▶ [Work to be completed]: Find every row below that contains the string "données" with the same capitalization, and copy each of those rows.

Transcribed page text:
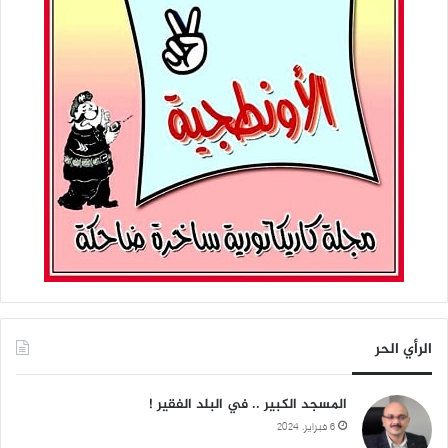
الرأي الحر
المسجد الكبير .. في البلد الفقير !
6 فبراير، 2024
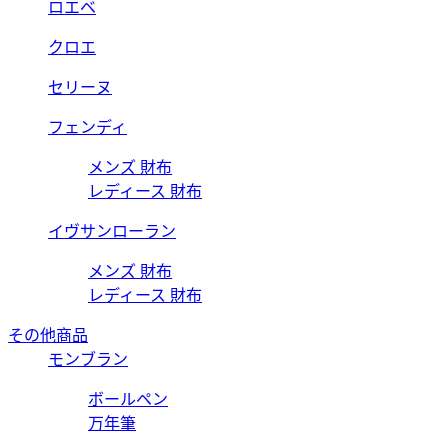
ロエベ
クロエ
セリーヌ
フェンディ
メンズ 財布
レディース 財布
イヴサンローラン
メンズ 財布
レディース 財布
その他商品
モンブラン
ボールペン
万年筆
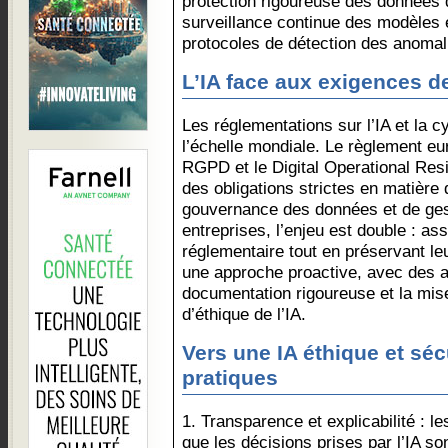
protection rigoureuse des données 
surveillance continue des modèles 
protocoles de détection des anomal
L’IA face aux exigences d
Les réglementations sur l’IA et la c
l’échelle mondiale. Le règlement eur
RGPD et le Digital Operational Re
des obligations strictes en matière
gouvernance des données et de gest
entreprises, l’enjeu est double : as
réglementaire tout en préservant leu
une approche proactive, avec des au
documentation rigoureuse et la mis
d’éthique de l’IA.
Vers une IA éthique et séc
pratiques
1. Transparence et explicabilité : l
que les décisions prises par l’IA s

▶ [Answer section]:
protection rigoureuse des données 
gouvernance des données et de gest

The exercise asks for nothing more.